### APPLY WHAT YOU READ
A) Answer these from the Maledetto text, one line each:
(i) Which label released the work, and in what year?
(ii) Who directed the performers?
(iii) What does the text define a para-language as?
B) Please copy the Maledetto text word for word, starting with "1. LINGUA II: MALEDETTO" and going on through "Side B (21:05)".

### EXTRACTED TEXT
Kenneth Gaburo



1. LINGUA II: MALEDETTO (Composition for 7 Virtuoso Speakers),
Side A (23:20)



2. LINGUA II: MALEDETTO (Composition for 7 Virtuoso Speakers),
Side B (21:05)




LINGUA II: MALEDETTO (Composition for 7 Virtuoso Speakers) 1967-8

Performed by NMCE III members: Alan Johnson, Elinor Barron, Bruce Leibig, Sherry Dorn, Bonnie Mara Barnett, Robert MacDougall, Bruce Rittenbach; directed by Kenneth Gaburo

Released on CRI Records (1974)


BUT,
Language is context-bound and context is language-bound. Thus, any attempt to describe that which Maledetto already puts forth would require either a complete re-statement of the work (obviously ridiculous), or some meaningful extractions (obviously simplistic and censorial). But, to put forth the assertion that Maledetto is a bounded, self-contained entity requires the further assertion that any other language which attends to it, i.e., any and all statements which give/gave rise to it, and any and all statements which follow/followed from it, resides in the domain of a para-language. A para-language is herein defined as some sort of corona which surrounds, accompanies, and presumably attends to a given composition. but is not the composition. nor can it be. Para-languages appear. Sometimes they seem to constructively fulfill (I think) the need to go beyond that which any particular phenomenon (say a composition) generates, and sometimes they seem to replace (I think) the very language they are "para's" of.

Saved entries

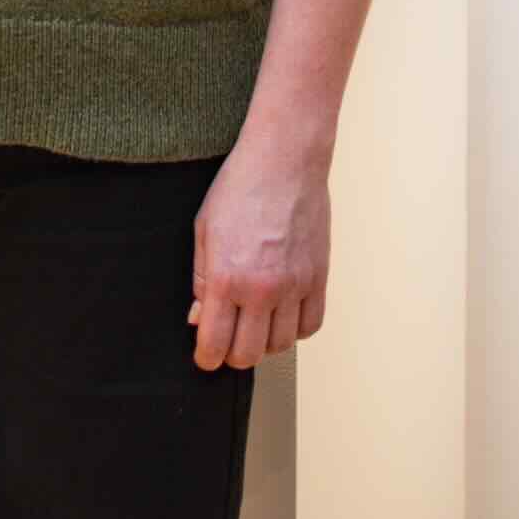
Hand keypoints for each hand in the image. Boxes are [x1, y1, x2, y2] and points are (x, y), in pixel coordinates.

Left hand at [187, 133, 329, 369]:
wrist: (284, 159)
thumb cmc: (240, 187)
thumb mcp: (204, 230)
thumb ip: (201, 280)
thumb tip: (199, 319)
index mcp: (228, 277)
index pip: (216, 344)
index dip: (206, 358)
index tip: (204, 357)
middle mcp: (263, 288)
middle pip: (249, 354)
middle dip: (233, 354)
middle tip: (227, 340)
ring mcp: (295, 285)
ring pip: (281, 346)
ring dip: (265, 342)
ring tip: (255, 323)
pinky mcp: (319, 278)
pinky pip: (310, 326)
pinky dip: (296, 329)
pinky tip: (283, 314)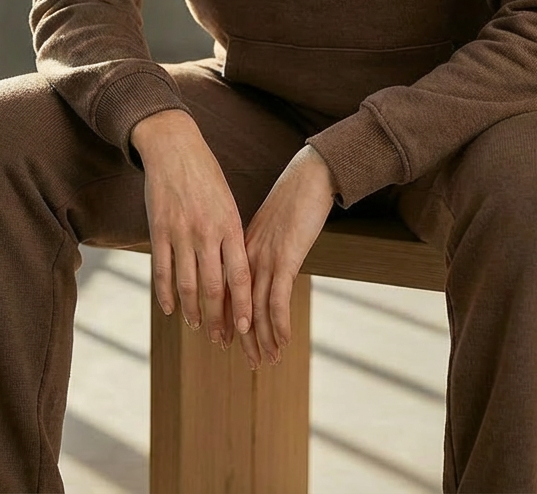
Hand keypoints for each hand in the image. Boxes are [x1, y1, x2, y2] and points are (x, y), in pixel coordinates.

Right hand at [131, 110, 255, 357]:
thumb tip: (238, 270)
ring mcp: (181, 232)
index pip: (241, 275)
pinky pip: (162, 270)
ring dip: (193, 311)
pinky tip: (170, 310)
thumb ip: (231, 235)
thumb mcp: (227, 202)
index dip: (243, 306)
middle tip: (220, 340)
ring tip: (197, 327)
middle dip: (219, 319)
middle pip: (215, 287)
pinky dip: (166, 294)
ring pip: (188, 284)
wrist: (174, 146)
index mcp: (230, 224)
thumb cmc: (206, 174)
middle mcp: (207, 232)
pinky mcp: (159, 230)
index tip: (246, 328)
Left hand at [236, 145, 334, 367]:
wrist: (309, 176)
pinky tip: (283, 342)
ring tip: (267, 360)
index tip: (228, 341)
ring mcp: (265, 258)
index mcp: (241, 247)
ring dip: (262, 338)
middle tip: (249, 361)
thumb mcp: (271, 226)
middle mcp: (248, 256)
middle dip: (243, 337)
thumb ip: (262, 246)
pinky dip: (278, 325)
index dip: (227, 318)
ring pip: (256, 308)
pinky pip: (278, 300)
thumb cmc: (293, 198)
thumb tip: (261, 264)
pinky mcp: (286, 259)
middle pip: (238, 305)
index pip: (227, 290)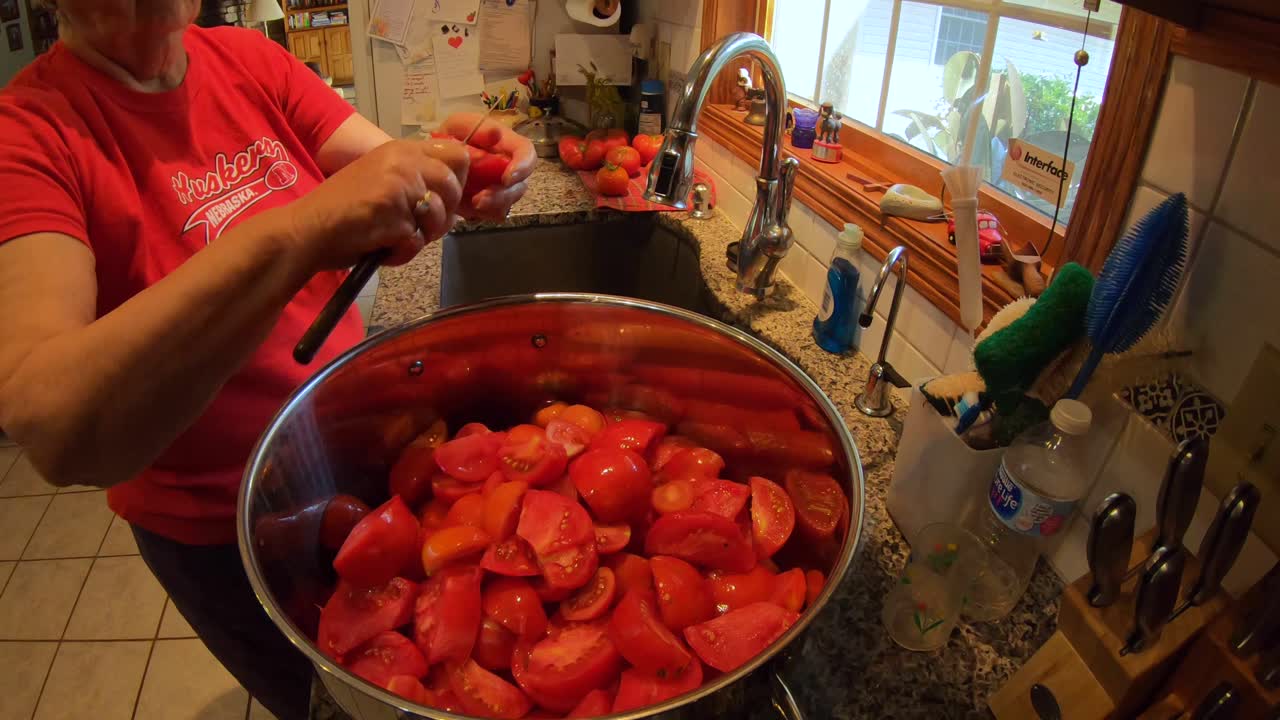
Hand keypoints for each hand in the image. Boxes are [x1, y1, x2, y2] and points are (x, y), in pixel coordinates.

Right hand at [286, 138, 469, 269]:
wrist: (306, 229)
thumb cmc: (343, 211)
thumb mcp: (383, 181)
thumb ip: (416, 180)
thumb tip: (455, 199)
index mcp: (401, 149)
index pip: (457, 154)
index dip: (457, 182)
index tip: (441, 202)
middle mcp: (403, 161)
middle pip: (454, 187)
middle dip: (442, 215)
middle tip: (415, 227)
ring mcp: (398, 184)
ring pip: (439, 216)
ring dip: (421, 237)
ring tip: (393, 238)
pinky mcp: (392, 212)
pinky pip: (416, 240)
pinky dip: (401, 253)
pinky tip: (380, 248)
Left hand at [437, 112, 536, 220]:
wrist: (437, 158)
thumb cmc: (452, 136)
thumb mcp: (459, 125)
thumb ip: (478, 129)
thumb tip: (496, 134)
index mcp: (508, 145)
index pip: (528, 154)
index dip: (523, 168)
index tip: (506, 179)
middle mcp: (511, 168)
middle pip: (520, 186)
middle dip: (502, 196)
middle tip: (479, 201)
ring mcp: (503, 188)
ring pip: (509, 203)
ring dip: (492, 207)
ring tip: (471, 205)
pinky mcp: (492, 204)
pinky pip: (495, 214)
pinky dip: (483, 214)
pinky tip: (467, 208)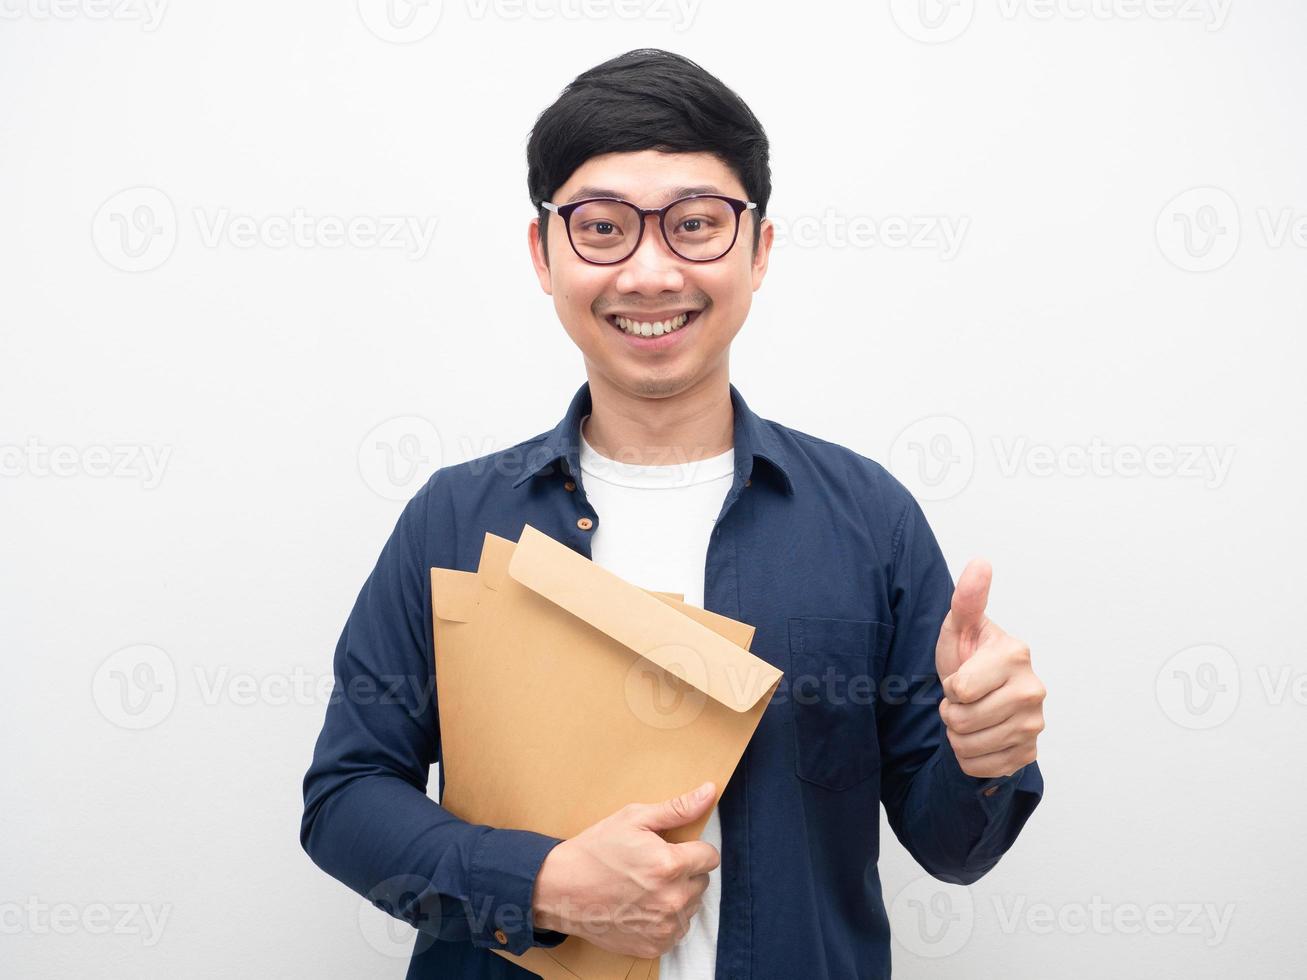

### ANSWERS FOR THE EXERCISE
A)
(i) CRI Records, in 1974.
(ii) Kenneth Gaburo.
(iii) Some sort of corona that surrounds, accompanies, and presumably attends to a given composition but is not the composition.

B)
1. LINGUA II: MALEDETTO (Composition for 7 Virtuoso Speakers),
Side A (23:20)



2. LINGUA II: MALEDETTO (Composition for 7 Virtuoso Speakers),
Side B (21:05)